Collected data:
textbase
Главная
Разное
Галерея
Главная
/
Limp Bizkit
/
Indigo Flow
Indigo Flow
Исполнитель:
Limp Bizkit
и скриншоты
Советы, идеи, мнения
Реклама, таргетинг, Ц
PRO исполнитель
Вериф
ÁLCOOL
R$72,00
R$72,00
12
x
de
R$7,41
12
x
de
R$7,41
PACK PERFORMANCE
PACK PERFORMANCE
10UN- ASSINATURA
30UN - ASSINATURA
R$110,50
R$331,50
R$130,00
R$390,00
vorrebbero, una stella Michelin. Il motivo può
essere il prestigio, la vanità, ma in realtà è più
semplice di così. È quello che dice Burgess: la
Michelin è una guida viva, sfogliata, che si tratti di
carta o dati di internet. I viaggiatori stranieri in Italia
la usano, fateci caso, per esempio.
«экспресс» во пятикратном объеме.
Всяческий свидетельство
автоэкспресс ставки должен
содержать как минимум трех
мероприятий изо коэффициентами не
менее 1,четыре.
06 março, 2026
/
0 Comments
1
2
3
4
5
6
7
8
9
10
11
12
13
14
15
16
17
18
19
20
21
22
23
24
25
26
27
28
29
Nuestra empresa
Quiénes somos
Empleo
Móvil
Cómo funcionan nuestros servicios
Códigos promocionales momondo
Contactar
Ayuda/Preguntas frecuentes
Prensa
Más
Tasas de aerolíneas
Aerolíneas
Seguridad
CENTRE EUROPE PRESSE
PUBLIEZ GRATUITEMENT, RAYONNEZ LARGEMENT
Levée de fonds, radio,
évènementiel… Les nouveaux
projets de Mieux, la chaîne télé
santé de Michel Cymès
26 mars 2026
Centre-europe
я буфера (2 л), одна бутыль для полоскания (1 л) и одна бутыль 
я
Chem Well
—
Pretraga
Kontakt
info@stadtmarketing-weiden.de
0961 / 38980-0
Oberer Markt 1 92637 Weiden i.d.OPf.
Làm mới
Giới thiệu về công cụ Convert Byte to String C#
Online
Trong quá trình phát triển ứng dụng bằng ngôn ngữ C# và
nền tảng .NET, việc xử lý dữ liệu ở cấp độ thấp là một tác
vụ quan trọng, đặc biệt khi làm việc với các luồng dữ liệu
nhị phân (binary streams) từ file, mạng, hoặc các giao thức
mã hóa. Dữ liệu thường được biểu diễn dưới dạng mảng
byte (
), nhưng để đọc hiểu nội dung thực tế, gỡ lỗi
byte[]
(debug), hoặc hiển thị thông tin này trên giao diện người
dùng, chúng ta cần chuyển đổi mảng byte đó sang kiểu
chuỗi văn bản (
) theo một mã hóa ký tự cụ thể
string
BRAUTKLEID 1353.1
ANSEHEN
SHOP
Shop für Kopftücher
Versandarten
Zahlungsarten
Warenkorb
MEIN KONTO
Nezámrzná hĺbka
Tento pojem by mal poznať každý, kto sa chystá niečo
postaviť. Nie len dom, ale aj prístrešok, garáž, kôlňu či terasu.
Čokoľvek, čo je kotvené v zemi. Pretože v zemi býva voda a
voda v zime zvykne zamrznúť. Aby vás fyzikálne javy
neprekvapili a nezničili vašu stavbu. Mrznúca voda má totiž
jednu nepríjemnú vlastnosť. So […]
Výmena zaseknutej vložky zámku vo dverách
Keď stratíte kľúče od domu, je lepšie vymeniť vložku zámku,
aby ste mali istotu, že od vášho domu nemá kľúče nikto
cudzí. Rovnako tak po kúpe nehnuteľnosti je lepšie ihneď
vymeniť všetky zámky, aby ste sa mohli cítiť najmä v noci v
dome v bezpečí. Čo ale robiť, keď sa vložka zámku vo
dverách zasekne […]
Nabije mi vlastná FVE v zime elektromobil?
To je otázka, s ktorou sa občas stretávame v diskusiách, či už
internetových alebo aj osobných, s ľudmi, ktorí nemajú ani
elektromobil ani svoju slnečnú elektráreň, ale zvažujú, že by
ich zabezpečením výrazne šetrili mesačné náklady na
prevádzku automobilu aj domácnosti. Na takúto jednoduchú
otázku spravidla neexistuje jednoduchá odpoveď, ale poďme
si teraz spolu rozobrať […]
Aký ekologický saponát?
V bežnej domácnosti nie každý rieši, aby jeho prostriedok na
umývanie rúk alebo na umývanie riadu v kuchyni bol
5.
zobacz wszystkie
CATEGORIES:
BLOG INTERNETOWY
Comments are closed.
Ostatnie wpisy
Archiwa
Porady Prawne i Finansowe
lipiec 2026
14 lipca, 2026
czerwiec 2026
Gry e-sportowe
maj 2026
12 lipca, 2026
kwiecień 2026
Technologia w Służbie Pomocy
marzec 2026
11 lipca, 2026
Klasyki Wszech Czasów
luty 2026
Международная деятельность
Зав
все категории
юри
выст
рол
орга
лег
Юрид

- What to do
Repeat word for word every line from the start of the entries to the line holding "мероприятий изо коэффициентами не", inclusive, and nothing else.

- Solution to this exercise
textbase
Главная
Разное
Галерея
Главная
/
Limp Bizkit
/
Indigo Flow
Indigo Flow
Исполнитель:
Limp Bizkit
и скриншоты
Советы, идеи, мнения
Реклама, таргетинг, Ц
PRO исполнитель
Вериф
ÁLCOOL
R$72,00
R$72,00
12
x
de
R$7,41
12
x
de
R$7,41
PACK PERFORMANCE
PACK PERFORMANCE
10UN- ASSINATURA
30UN - ASSINATURA
R$110,50
R$331,50
R$130,00
R$390,00
vorrebbero, una stella Michelin. Il motivo può
essere il prestigio, la vanità, ma in realtà è più
semplice di così. È quello che dice Burgess: la
Michelin è una guida viva, sfogliata, che si tratti di
carta o dati di internet. I viaggiatori stranieri in Italia
la usano, fateci caso, per esempio.
«экспресс» во пятикратном объеме.
Всяческий свидетельство
автоэкспресс ставки должен
содержать как минимум трех
мероприятий изо коэффициентами не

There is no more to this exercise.